A patient with MG is admitted to the hospital with severe weakness and acute respiratory insufficiency. The physician performs a Tensilon test to distinguish between myasthenic crisis and cholinergic crisis. During the test, it will be most important to monitor which of the following?
a. Pupillary size
b. Muscle strength
c. Respiratory function
d. Level of consciousness

ANS: C
The Tensilon test in a patient with MG reveals improved muscle contractility after intravenous injection of the anticholinesterase agent edrophonium chloride (Tensilon); therefore, respiratory function must be monitored. (Anticholinesterase blocks the enzyme acetylcholinesterase.) This test also aids in the diagnosis of cholinergic crisis (secondary to overdose of anticholinesterase medication). In this condition, Tensilon does not improve muscle weakness but may actually increase it. Atropine, a cholinergic antagonist, should be readily available to counteract Tensilon effects when it is used diagnostically

26

When teaching a patient with MG about management of the disease, the nurse advises the patient to do which of the following?
a. Anticipate the need for weekly plasmapheresis treatments.
b. Protect the extremities from injury due to poor sensory perception.
c. Do frequent weight-bearing exercise to prevent muscle atrophy.
d.

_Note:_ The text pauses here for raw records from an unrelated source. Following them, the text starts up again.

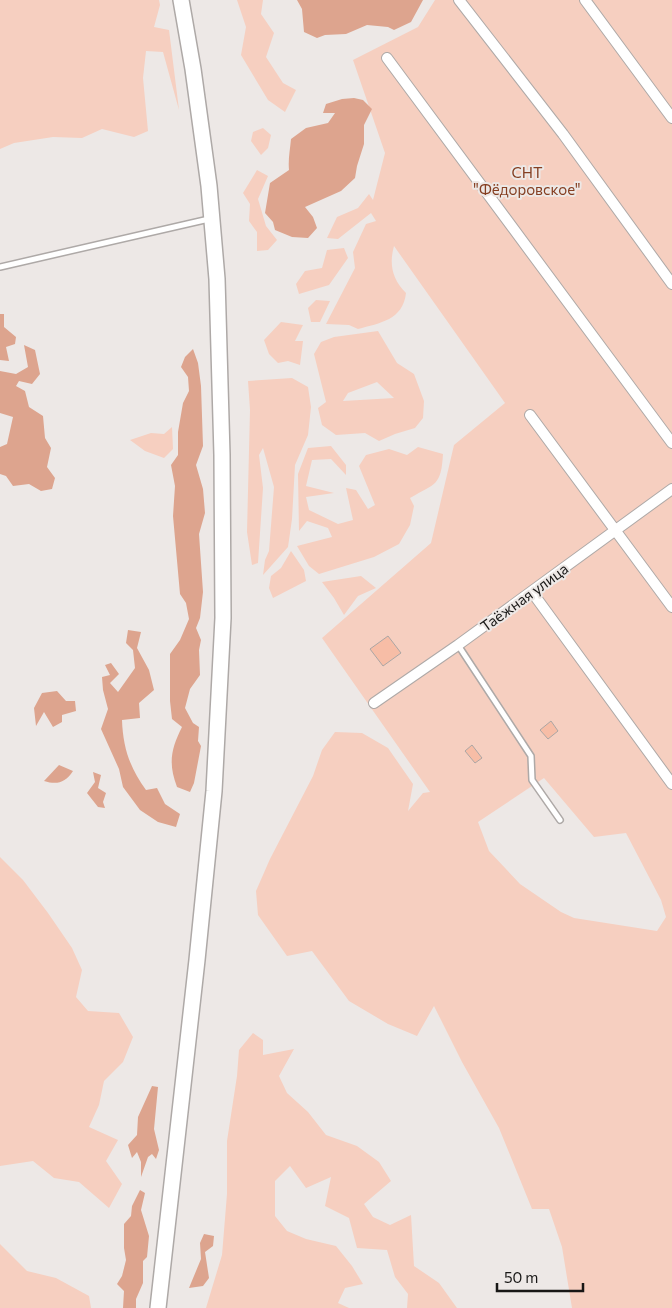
<svg xmlns="http://www.w3.org/2000/svg" width="672" height="1308" font-family="Commissioner,sans-serif">
  <style>
    .green { fill: #f6cfc0; fill-rule: evenodd }
    .water { fill: #dda48e }
    .building { fill: #f7bda6; stroke: #aba6a4 }
    .lines { fill: none; stroke-linecap: round; stroke-linejoin: round }
    .service-casing { stroke: #aea9a7; stroke-width: 8 }
    .minor-casing { stroke: #aea9a7; stroke-width: 12 }
    .secondary-casing { stroke: #aea9a7; stroke-width: 18 }
    .service { stroke: #fff; stroke-width: 5 }
    .minor { stroke: #fff; stroke-width: 10 }
    .secondary { stroke: #fff; stroke-width: 15 }
    .labels { text-anchor: middle; dominant-baseline: central; stroke-width: 4; stroke-linejoin: round; paint-order: stroke }
    .park-label { font-size: 15px; fill: #853f22; stroke: #ede8e6 }
    .street-label { font-size: 15px; fill: #181716; stroke: #ede8e6 }
  </style>
  <rect width="100%" height="100%" fill="#ede8e6"/>
  <path class="green" d="M 0,0 L 159,0 L 160,5 L 154,27 L 169,30 L 179,110 L 163,52 L 146,51 L 143,78 L 148,131 L 134,137 L 102,129 L 82,138 L 53,137 L 14,143 L 0,149 Z
    M 237,0 L 263,0 L 261,14 L 274,33 L 266,57 L 283,83 L 296,90 L 285,112 L 268,100 L 241,55 L 246,27 Z
    M 435,0 L 672,0 L 672,1308 L 572,1308 L 562,1247 L 549,1209 L 532,1209 L 499,1128 L 462,1062 L 434,1006 L 417,1036 L 388,1024 L 349,1001 L 312,951 L 287,956 L 258,915 L 256,891 L 270,859 L 313,776 L 322,750 L 335,732 L 362,733 L 388,748 L 413,784 L 408,811 L 423,793 L 430,792 L 322,638 L 431,543 L 454,445 L 505,403 L 394,246 C 389,264 392,279 406,293 C 403,320 380,323 358,329 L 349,325 L 326,324 L 355,268 L 353,252 L 366,224 L 376,221 L 371,213 L 338,239 L 327,238 L 337,217 L 358,208 L 369,194 L 373,200 L 385,153 L 353,60 L 418,27 ZM 544,778 L 594,837 L 626,833 L 661,900 L 666,917 L 657,931 L 574,918 L 561,912 L 520,884 L 489,851 L 478,822 Z
    M 263,128 L 271,135 L 268,148 L 261,155 L 251,141 L 253,132 Z
    M 257,170 L 268,176 L 258,199 L 266,226 L 277,240 L 268,250 L 257,251 L 257,232 L 249,221 L 250,204 L 243,193 Z
    M 344,248 L 348,258 L 329,285 L 299,294 L 296,284 L 305,271 L 322,268 L 327,250 Z
    M 316,300 L 330,301 L 320,322 L 311,322 L 308,308 Z
    M 281,322 L 303,325 L 295,341 L 303,341 L 300,365 L 288,361 L 278,363 L 269,354 L 264,340 Z
    M 378,331 L 397,363 L 414,374 L 424,401 L 423,418 L 415,428 L 395,434 L 379,441 L 365,433 L 336,435 L 322,425 L 318,408 L 326,402 L 314,354 L 321,342 L 334,337 ZM 377,382 L 394,398 L 343,401 L 348,393 Z
    M 292,378 L 308,387 L 311,407 L 308,435 L 295,465 L 292,519 L 288,547 L 263,575 L 265,560 L 269,551 L 274,487 L 263,448 L 259,455 L 263,488 L 258,563 L 252,565 L 247,532 L 250,410 L 248,381 Z
    M 172,427 L 173,449 L 164,458 L 145,451 L 130,440 L 151,433 L 164,434 Z
    M 331,446 L 346,465 L 346,475 L 331,459 L 312,460 L 306,486 L 334,493 L 306,497 L 309,510 L 338,524 L 353,520 L 346,488 L 356,490 L 368,509 L 375,505 L 359,466 L 366,455 L 389,449 L 407,455 L 418,447 L 443,454 C 441,486 436,483 410,498 L 414,506 L 410,525 L 399,544 L 374,557 L 319,574 L 309,566 L 297,546 L 332,537 L 328,528 L 307,521 L 299,531 L 298,474 L 308,448 Z
    M 291,551 L 304,570 L 306,581 L 273,598 L 269,588 L 271,576 L 281,568 Z
    M 361,576 L 376,588 L 358,596 L 344,615 L 334,598 L 322,582 Z
    M 0,857 L 23,880 L 48,913 L 72,948 L 82,970 L 76,997 L 88,1011 L 119,1013 L 133,1037 L 123,1062 L 104,1081 L 99,1105 L 89,1127 L 118,1140 L 106,1161 L 122,1184 L 109,1208 L 79,1182 L 54,1178 L 33,1161 L 0,1166 Z
    M 253,1033 L 263,1040 L 263,1055 L 294,1049 L 279,1076 L 287,1093 L 308,1112 L 326,1135 L 357,1146 L 379,1162 L 391,1181 L 364,1204 L 373,1217 L 390,1225 L 411,1215 L 414,1266 L 439,1283 L 457,1308 L 407,1308 L 408,1294 L 395,1277 L 387,1250 L 357,1248 L 349,1218 L 325,1206 L 331,1177 L 306,1188 L 290,1166 L 275,1181 L 275,1216 L 287,1231 L 306,1239 L 336,1246 L 352,1266 L 363,1284 L 345,1288 L 338,1303 L 349,1308 L 206,1308 L 222,1255 L 227,1194 L 227,1141 L 237,1076 L 239,1050 Z
    M 0,1244 L 27,1271 L 56,1278 L 89,1296 L 91,1308 L 0,1308 Z"/>
  <path class="water" d="M 297,0 L 423,0 L 411,22 L 394,30 L 388,27 L 367,25 L 346,34 L 325,35 L 317,38 L 304,32 L 302,9 Z
    M 354,98 L 363,100 L 372,109 L 364,125 L 364,144 L 357,166 L 355,178 L 341,191 L 305,207 L 313,217 L 317,228 L 308,238 L 292,237 L 275,230 L 273,222 L 265,213 L 270,183 L 289,170 C 288,159 290,150 291,139 L 306,128 L 328,123 L 335,113 L 323,113 L 326,104 L 342,99 Z
    M 0,314 L 4,314 L 4,327 L 16,337 L 15,344 L 6,347 L 9,361 L 0,360 Z
    M 24,345 L 35,350 L 40,374 L 32,384 L 19,381 L 16,386 L 25,391 L 29,407 L 43,416 L 45,438 L 51,448 L 47,467 L 55,478 L 52,489 L 41,491 L 29,484 L 13,486 L 6,476 L 0,474 L 0,447 L 7,444 L 13,417 L 0,413 L 0,371 L 16,374 L 28,367 Z
    M 193,349 L 198,363 L 201,386 L 203,446 L 196,465 L 203,489 L 205,513 L 199,534 L 203,592 L 200,618 L 196,628 L 201,640 L 199,650 L 200,675 L 190,689 L 185,708 L 193,723 L 199,727 L 198,741 L 201,746 L 194,783 L 190,792 L 177,787 C 168,763 171,749 182,727 L 172,719 L 170,701 L 170,654 L 180,640 L 189,619 L 186,603 L 180,594 L 173,516 L 175,486 L 171,465 L 178,455 L 178,432 L 183,403 L 189,391 L 188,377 L 181,367 L 185,357 Z
    M 128,630 L 141,632 L 137,648 L 149,670 L 154,690 L 139,703 L 140,718 L 122,720 C 123,748 130,768 146,790 L 157,788 L 165,804 L 180,814 L 176,827 L 158,822 L 140,810 L 123,787 L 119,769 L 101,729 L 108,709 L 103,690 L 102,677 L 110,675 L 105,665 L 111,663 L 119,674 L 110,683 L 118,692 L 135,668 L 133,650 L 126,643 Z
    M 57,691 L 66,701 L 75,701 L 76,711 L 62,715 L 62,722 L 53,727 L 44,712 L 36,726 L 34,708 L 42,693 Z
    M 59,765 L 73,771 C 65,783 57,785 44,781 Z
    M 93,772 L 101,775 L 98,788 L 106,793 L 103,802 L 105,808 L 98,807 L 87,793 L 95,782 Z
    M 152,1086 L 158,1087 L 154,1129 L 159,1150 L 156,1159 L 152,1154 L 148,1157 L 141,1177 L 141,1162 L 137,1152 L 132,1158 L 128,1145 L 137,1135 L 138,1117 Z
    M 140,1190 L 145,1193 L 141,1210 L 149,1236 L 147,1257 L 143,1261 L 143,1283 L 136,1299 L 136,1308 L 123,1308 L 124,1291 L 117,1284 L 122,1276 L 126,1260 L 124,1248 L 124,1224 L 131,1216 L 132,1206 Z
    M 204,1234 L 214,1236 L 213,1246 L 205,1252 L 209,1278 L 203,1286 L 189,1288 L 201,1259 L 200,1243 Z"/>
  <path class="building" d="M 388,636 L 401,653 L 383,666 L 370,649 Z
    M 551,721 L 558,731 L 548,739 L 540,730 Z
    M 472,745 L 482,758 L 475,763 L 465,751 Z"/>
  <g class="lines">
    <defs>
      <path id="service" d="M 0,267 L 209,219
        M 458,645 L 531,756 L 532,780 L 560,820"/>
      <path id="minor" d="M 459,0 L 563,134 L 672,284
        M 585,0 L 672,118
        M 387,58 L 672,443
        M 530,415 L 672,607
        M 532,592 L 672,784
        M 374,703 L 458,645 L 672,489"/>
      <path id="secondary" d="M 158,1308 L 197,960 L 214,791 L 223,618 L 222,455 L 217,279 L 209,186 L 193,69 L 181,0"/>
    </defs>
    <use href="#service" class="service-casing"/>
    <use href="#minor" class="minor-casing"/>
    <use href="#secondary" class="secondary-casing"/>
    <use href="#service" class="service"/>
    <use href="#minor" class="minor"/>
    <use href="#secondary" class="secondary"/>
  </g>
  <g class="labels">
    <g class="park-label">
      <text x="527" y="172">СНТ<tspan x="527" dy="17">"Фёдоровское"</tspan></text>
    </g>
    <g class="street-label">
      <text transform="translate(524 597) rotate(-36)">Таёжная улица</text>
    </g>
  </g>
  <path d="M497 1283v8h86v-8" fill="none" stroke="#181716" stroke-width="2.5"/>
  <text x="504" y="1283" font-size="15" fill="#181716" stroke="#ede8e6" stroke-width="4" paint-order="stroke">50 m</text>
</svg>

Perform necessary physically demanding activities in the morning.

ANS: D
Muscles are generally strongest in the morning, and activities involving muscle activity should be scheduled then.

27

A patient with MG has a nursing diagnosis of altered nutrition: less than body requirements related to impaired swallowing. To promote nutrition, the nurse suggests that before meals, the patient should avoid which of the following actions?
a. Writing letters
b. Talking on the telephone
c. Typing on the computer
d. Taking pyridostigmine (Mestinon)

ANS: B
The same muscles are used for talking and swallowing, so the patient should avoid fatiguing the muscles of the mouth and throat before meals.

28

A patient with restless legs syndrome (RLS) tells the nurse, “My leg pain and twitching keep me awake so much of the night, I am tired most of the day. Is there anything I can do?” Based on this information, which nursing diagnosis is most appropriate?
a. Ineffective role performance related to fatigue
b. Chronic pain related to RLS
c. Anxiety related to lack of knowledge about RLS treatment
d. Sleep deprivation related to leg pain and involuntary movement

ANS: D
The patient’s statement indicates that daytime fatigue caused by lack of sleep is the major concern

29

A patient with amyotrophic lateral sclerosis (ALS) is hospitalized with pneumonia. Which nursing action will be included in the plan of care?
a. Observing for agitation and paranoia
b. Assisting the patient with active range of motion (ROM)
c. Using simple words and phrases to explain procedures
d. Administering muscle relaxants as needed for muscle spasms

ANS: B
ALS causes progressive muscle weakness, but assisting the patient to perform active ROM will help maintain strength as long as possible.

30

A 42-year-old patient who was adopted at birth is diagnosed with early Huntington’s disease. When teaching the patient and her family about this disorder, what should the nurse explain about Huntington’s disease?
a. It is characterized by retarded voluntary and involuntary movement, resulting in immobility.
b. Genetic testing is available to determine the risk for your children.
c. It can be controlled by replacing the neurotransmitters acetylcholine and -aminobutyric acid.
d. It will result in limited physical and mental deterioration, requiring some planning and support for care.

ANS: B
Genetic testing is available to determine whether an asymptomatic individual has the Huntington’s disease gene. The patient and family should be informed of the benefits and problems associated with genetic testing.